Kramp-Karrenbauer has now confirmed how correct that warning was. In her Süddeutsche Zeitung interview, she referred directly to the statements made at that time. “We reached a consensus at the Munich Security Conference in 2014,” she stated. “There, Joachim Gauck as German president, Frank-Walter Steinmeier as foreign minister, and Ursula von der Leyen as defence minister declared in unison: Germany must assume more responsibility.”

Since then, military spending has risen dramatically, German troops have been deployed to Russia’s borders, military operations have been expanded to Iraq, Syria and Mali, and the right-wing extremist Alternative for Germany has been established to impose the war policy in the face of widespread opposition in the population. Since 2017, the federal secret service has officially justified its surveillance of the Sozialistische Gleichheitspartei (Socialist Equality Party, SGP) due to its “advocacy of a democratic, egalitarian and socialist society” and its “agitation against so-called ‘imperialism’ and ‘militarism’.”

But for Kramp-Karrenbauer, this is far from enough. “We have not always managed to live up to the expectations we raised in Munich,” she continued. “At a time when the United States is in retreat, we are called upon to do more. Over recent years, we have often failed to be active enough.” Germany should not only intervene when it is asked, but must “take the initiative and provide an impulse” and be prepared “to bear the costs of that—financially, politically, and morally.”

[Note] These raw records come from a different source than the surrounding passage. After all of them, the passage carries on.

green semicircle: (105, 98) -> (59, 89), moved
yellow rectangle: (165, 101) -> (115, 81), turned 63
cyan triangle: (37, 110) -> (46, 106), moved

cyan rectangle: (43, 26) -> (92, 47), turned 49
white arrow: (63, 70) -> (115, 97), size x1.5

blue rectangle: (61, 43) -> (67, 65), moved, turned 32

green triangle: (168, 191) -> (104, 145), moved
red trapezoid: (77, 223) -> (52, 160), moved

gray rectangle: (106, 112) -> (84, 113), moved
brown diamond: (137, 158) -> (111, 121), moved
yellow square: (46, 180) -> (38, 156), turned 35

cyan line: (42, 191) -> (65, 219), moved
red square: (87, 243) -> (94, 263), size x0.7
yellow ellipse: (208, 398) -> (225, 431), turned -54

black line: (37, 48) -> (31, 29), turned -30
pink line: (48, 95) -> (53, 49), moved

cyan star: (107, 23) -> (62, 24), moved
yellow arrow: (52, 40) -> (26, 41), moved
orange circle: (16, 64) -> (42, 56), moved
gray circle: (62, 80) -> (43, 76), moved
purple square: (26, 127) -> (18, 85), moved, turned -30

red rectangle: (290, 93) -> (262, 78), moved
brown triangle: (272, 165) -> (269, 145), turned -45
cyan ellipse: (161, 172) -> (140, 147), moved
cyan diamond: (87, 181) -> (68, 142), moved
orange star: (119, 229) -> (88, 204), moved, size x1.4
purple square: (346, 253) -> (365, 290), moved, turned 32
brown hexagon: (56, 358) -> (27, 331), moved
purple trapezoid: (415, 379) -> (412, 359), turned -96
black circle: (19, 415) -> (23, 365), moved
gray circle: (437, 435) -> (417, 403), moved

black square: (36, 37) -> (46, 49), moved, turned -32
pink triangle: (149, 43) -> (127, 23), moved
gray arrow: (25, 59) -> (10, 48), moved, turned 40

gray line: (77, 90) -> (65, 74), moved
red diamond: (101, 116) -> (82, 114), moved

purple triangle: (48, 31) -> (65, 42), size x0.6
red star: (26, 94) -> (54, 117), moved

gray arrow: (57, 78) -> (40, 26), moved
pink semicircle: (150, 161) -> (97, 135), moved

The leader of the Christian Democrats (CDU) can be certain of the support of all parliamentary parties—from the AfD to the Left Party—which have all backed the return of German militarism. Only the SGP is resisting this dangerous development by arming workers and young people with a socialist and internationalist programme. A repetition of the crimes and catastrophes of the past can only be prevented through the building of an independent movement of the working class, which links the struggle against war with the fight against its root cause: the capitalist profit system.